`gstg` deployment failing due to helm being stuck
What happened
Earlier today, a gstg deployment failed with this error:
Error: UPGRADE FAILED: another operation (install/upgrade/rollback) is in progress
More logs
``` Error: identified at least one change, exiting with non-zero exit code (detailed-exitcode parameter enabled) Error: plugin "diff" exited with error helm.go:86: 2025-02-03 04:27:26.38603708 +0000 UTC m=+11.257154310 [debug] plugin "diff" exited with error Comparing release=gitlab, chart=../../vendor/charts/gitlab/gstg, namespace=gitlab history.go:56: 2025-02-03 04:27:27.101998148 +0000 UTC m=+0.134467833 [debug] getting history for release gitlab upgrade.go:164: 2025-02-03 04:27:27.684416333 +0000 UTC m=+0.716886028 [debug] preparing upgrade for gitlab Error: UPGRADE FAILED: another operation (install/upgrade/rollback) is in progress helm.go:86: 2025-02-03 04:27:27.974052107 +0000 UTC m=+1.006521802 [debug] another operation (install/upgrade/rollback) is in progress ```This error was happening with deployments in the us-east1-c and the us-east1-d zonal GKE clusters only. The other zonal cluster in us-east1-b and the regional cluster in us-east1 did not face any issue.

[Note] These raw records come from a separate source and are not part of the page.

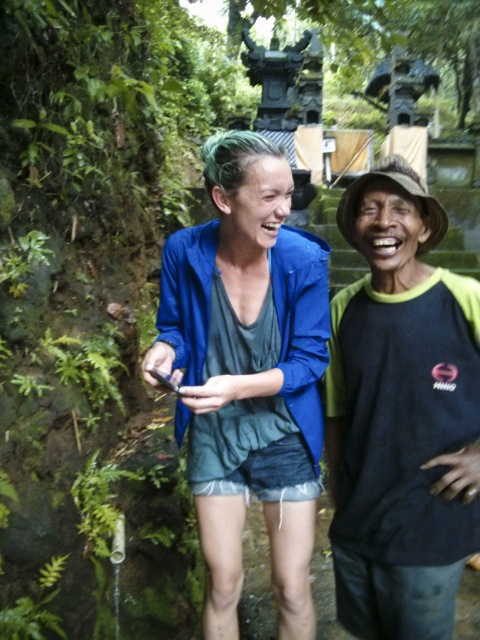
You are a photographer trying to capture the scene. The point at coordinates (248, 372) is crucial for your composition. Which object in the scene is located at this point?

The point at coordinates (248, 372) is located on the blue denim shorts at lower center.

You are a photographer trying to capture a photo of the black matte hat at upper right without including the blue denim shorts at lower center in the frame. Based on their positions, is this possible?

The blue denim shorts at lower center is positioned on the left side of black matte hat at upper right, so the photographer can adjust the camera angle to exclude the blue denim shorts at lower center by focusing on the right side of the black matte hat at upper right.

You are a fashion designer observing the two items in the image. Which item has a bigger size between the blue denim shorts at lower center and the black matte hat at upper right?

The blue denim shorts at lower center has a larger size compared to the black matte hat at upper right.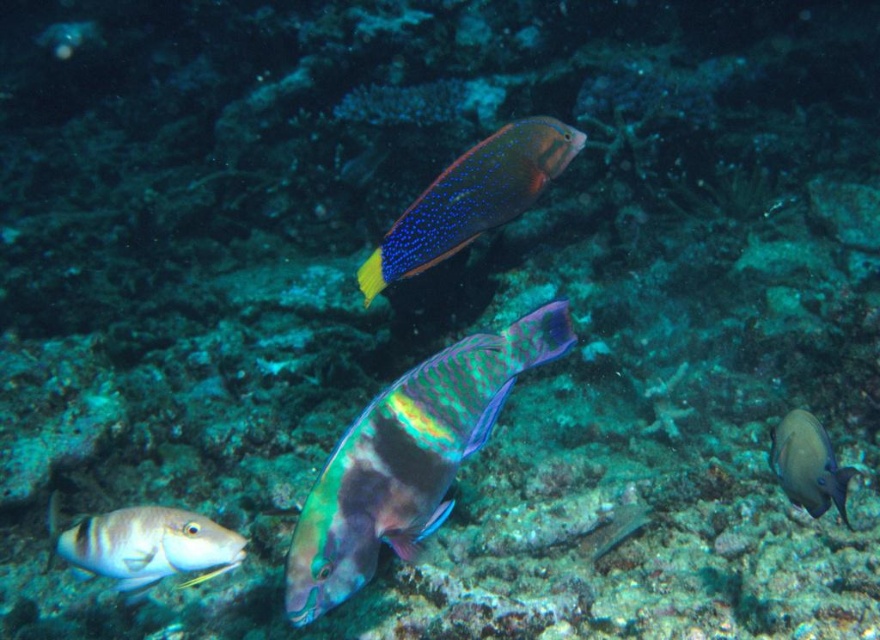
Which is above, shiny iridescent fish at center or smooth gray fish at lower right?

shiny iridescent fish at center

Is shiny iridescent fish at center further to camera compared to smooth gray fish at lower right?

That is False.

At what (x,y) coordinates should I click in order to perform the action: click on shiny iridescent fish at center. Please return your answer as a coordinate pair (x, y). This screenshot has width=880, height=640. Looking at the image, I should click on (408, 458).

Which of these two, shiny blue and yellow fish at upper center or shiny silver fish at lower left, stands taller?

Standing taller between the two is shiny blue and yellow fish at upper center.

Describe the element at coordinates (471, 198) in the screenshot. I see `shiny blue and yellow fish at upper center` at that location.

Locate an element on the screen. This screenshot has width=880, height=640. shiny blue and yellow fish at upper center is located at coordinates (471, 198).

From the picture: Measure the distance between shiny silver fish at lower left and camera.

A distance of 1.65 meters exists between shiny silver fish at lower left and camera.

Does shiny silver fish at lower left appear on the left side of smooth gray fish at lower right?

Indeed, shiny silver fish at lower left is positioned on the left side of smooth gray fish at lower right.

Is point (187, 532) closer to viewer compared to point (841, 472)?

No, it is not.

The width and height of the screenshot is (880, 640). Identify the location of shiny silver fish at lower left. (145, 545).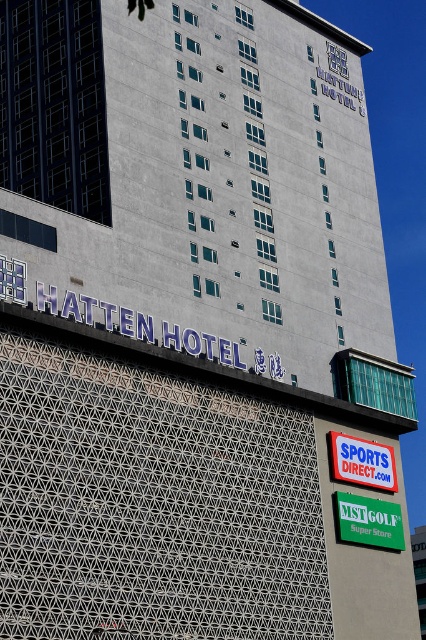
Question: From the image, what is the correct spatial relationship of green plastic mst golf super store sign at lower right in relation to blue plastic signboard at lower right?

Choices:
 (A) below
 (B) above

Answer: (A)

Question: Can you confirm if green plastic mst golf super store sign at lower right is positioned to the right of blue plastic signboard at lower right?

Choices:
 (A) yes
 (B) no

Answer: (A)

Question: Is green plastic mst golf super store sign at lower right bigger than blue plastic signboard at lower right?

Choices:
 (A) no
 (B) yes

Answer: (B)

Question: Which of the following is the closest to the observer?

Choices:
 (A) blue plastic signboard at lower right
 (B) green plastic mst golf super store sign at lower right

Answer: (B)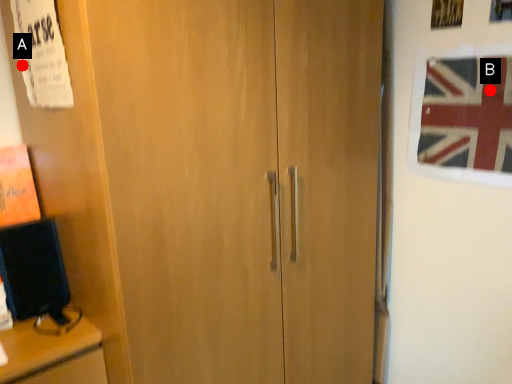
Question: Two points are circled on the image, labeled by A and B beside each circle. Which of the following is the farthest from the observer?

Choices:
 (A) A is further
 (B) B is further

Answer: (B)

The output of helm list --all only said that the upgrade was pending. Once the CI job failed, this upgrade's status did not change.

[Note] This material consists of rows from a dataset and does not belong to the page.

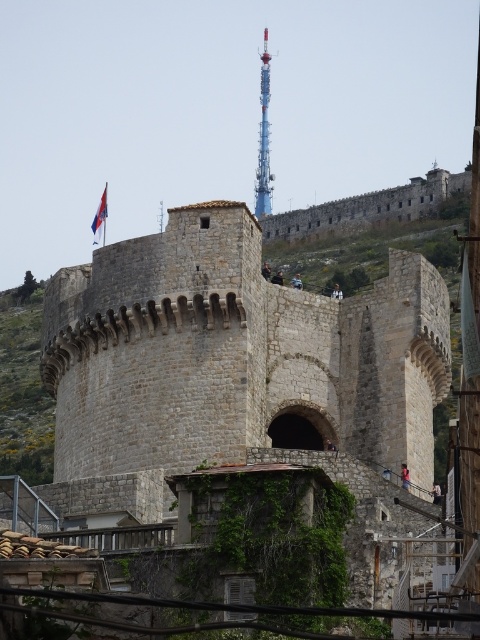
You are a drone operator tasked with capturing aerial footage of the stone castle at center and the red fabric flag at upper left. To ensure both are in frame, you need to know their relative widths. Which object is wider?

The stone castle at center might be wider than red fabric flag at upper left according to the description.

From the picture: You are a tourist standing in front of the stone castle at center and the blue metallic tower at center. Which one is positioned more to the east? Please explain your reasoning based on their relative positions.

The stone castle at center is to the left of the blue metallic tower at center. Assuming the tourist is facing the structures with the castle on their left and the tower on their right, the stone castle at center would be positioned more to the east if the tourist is facing north. However, without knowing the exact orientation, the castle is described as being to the left of the tower in the image, which typically corresponds to the east direction if the image is viewed with standard orientation where left

You are an architect visiting the historic site and want to take a photo of the stone castle at center. However, you notice the red fabric flag at upper left might block part of the castle in your shot. Is the flag in front of or behind the castle?

The stone castle at center is in front of the red fabric flag at upper left, so the flag is behind the castle and won not block it.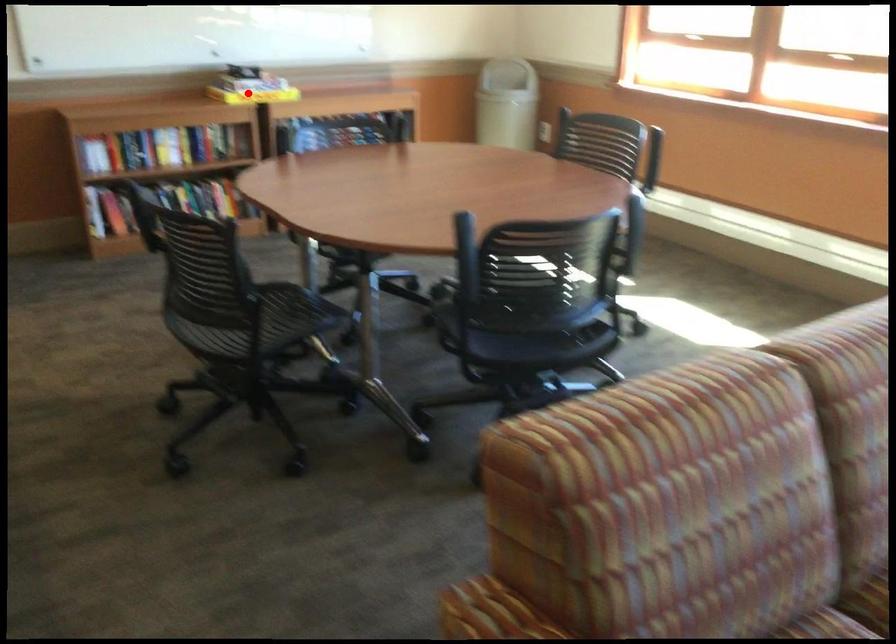
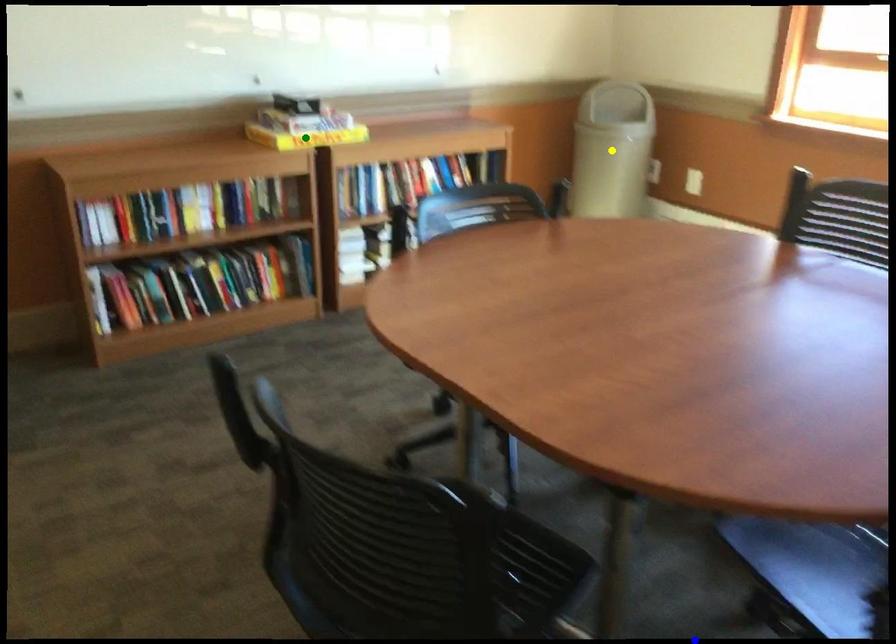
Question: I am providing you with two images of the same scene from different viewpoints. A red point is marked on the first image. You are given multiple points on the second image. Can you choose the point in image 2 that corresponds to the point in image 1?

Choices:
 (A) yellow point
 (B) blue point
 (C) green point

Answer: (C)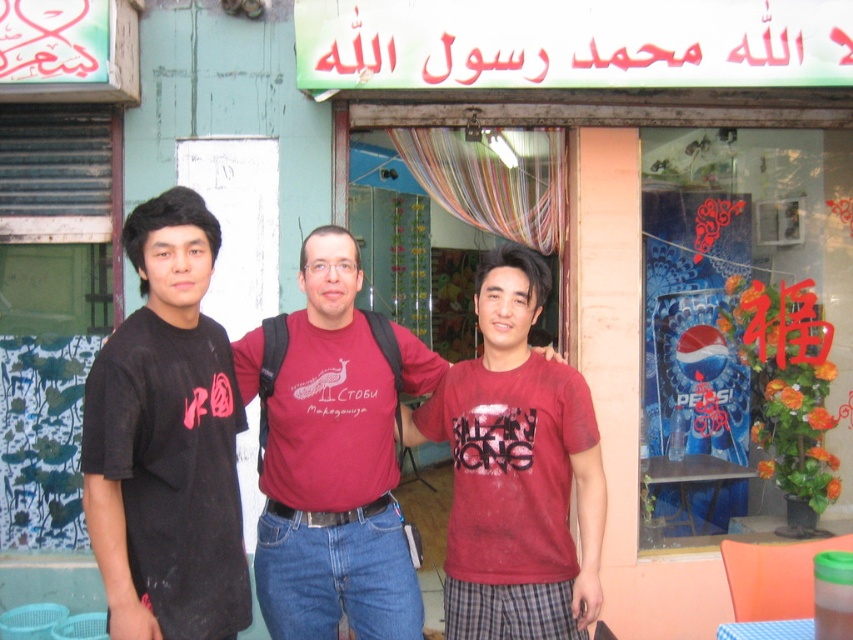
Is black matte t-shirt at left closer to the viewer compared to black matte t-shirt at center?

Yes, black matte t-shirt at left is closer to the viewer.

Identify the location of black matte t-shirt at left. The height and width of the screenshot is (640, 853). (166, 442).

Does maroon cotton t-shirt at center have a lesser width compared to black matte t-shirt at center?

Yes.

Locate an element on the screen. The height and width of the screenshot is (640, 853). maroon cotton t-shirt at center is located at coordinates (515, 470).

Find the location of `maroon cotton t-shirt at center`. maroon cotton t-shirt at center is located at coordinates (515, 470).

Can you confirm if black matte t-shirt at left is shorter than maroon cotton t-shirt at center?

Correct, black matte t-shirt at left is not as tall as maroon cotton t-shirt at center.

Between black matte t-shirt at left and maroon cotton t-shirt at center, which one is positioned lower?

maroon cotton t-shirt at center is below.

Who is more forward, (157,532) or (582,636)?

Point (157,532)

Image resolution: width=853 pixels, height=640 pixels. In order to click on black matte t-shirt at left in this screenshot , I will do pyautogui.click(x=166, y=442).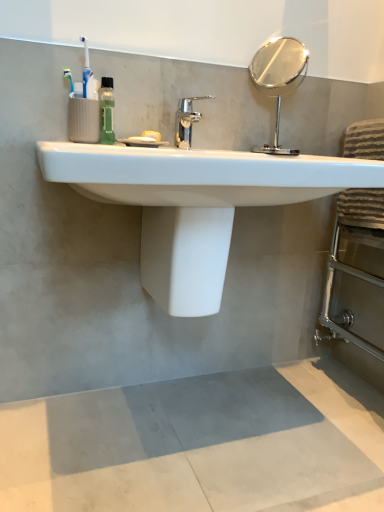
This screenshot has width=384, height=512. In order to click on blank area beneath white glossy sink at center (from a real-world perspective) in this screenshot , I will do `click(195, 418)`.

$ ./linux-amd64/helm history gitlab
REVISION UPDATED STATUS CHART APP VERSION DESCRIPTION
2102 Fri Jan 31 02:22:01 2025 superseded gitlab-8.8.1 master Upgrade complete
2103 Fri Jan 31 06:03:59 2025 superseded gitlab-8.8.1 master Upgrade complete
2104 Fri Jan 31 08:57:03 2025 superseded gitlab-8.8.1 master Upgrade complete
2105 Fri Jan 31 10:43:40 2025 superseded gitlab-8.8.1 master Upgrade complete
2106 Fri Jan 31 12:37:38 2025 superseded gitlab-8.8.1 master Upgrade complete
2107 Fri Jan 31 14:59:47 2025 superseded gitlab-8.8.1 master Upgrade complete
2108 Fri Jan 31 16:36:41 2025 superseded gitlab-8.8.1 master Upgrade complete
2109 Fri Jan 31 18:13:48 2025 superseded gitlab-8.8.1 master Upgrade complete
2110 Fri Jan 31 20:25:26 2025 deployed gitlab-8.8.1 master Upgrade complete
2111 Mon Feb 3 01:56:41 2025 pending-upgrade gitlab-8.8.1 master Preparing upgrade
This error happened after the k-ctl upgrade command was run.
In order to resolve the issue, we rolled back the Helm chart to the previous deployed revision:
helm rollback gitlab 2110
Once the rollback was completed, we retried the job. This fixed the issue and the job succeeded.
Since this is already resolved. I'm going to use this for deployment blocker tracking.
Past occurrences
What we did to resolve the issue is to roll back the helm chart to an older revision. By searching on Slack we found similar situations before:
-
https://gitlab.slack.com/archives/C0139MAV672/p1736869593105059?thread_ts=1736867637.288879&cid=C0139MAV672

- The incident referred to here is gitlab-com/gl-infra/production#19116 (closed).
- The solution was to apply the steps in the runbook as directed on Slack
-
https://gitlab.slack.com/archives/C8PKBH3M5/p1734581337351889?thread_ts=1734571715.065369&cid=C8PKBH3M5

- This was a clearer case with many pods crashing due to a missing secret.
- The problem was resolved by rolling back to a previous release.
- The underlying secret issue was fixed with a PR: gitlab-com/gl-infra/k8s-workloads/gitlab-com!4038 (merged)
Proposal
There's a runbook on what we need to do when we encounter the error above, but should we also add a similar one to our release docs so that it's easier for release managers to find it (it can also just point to the helm stuck runbook)?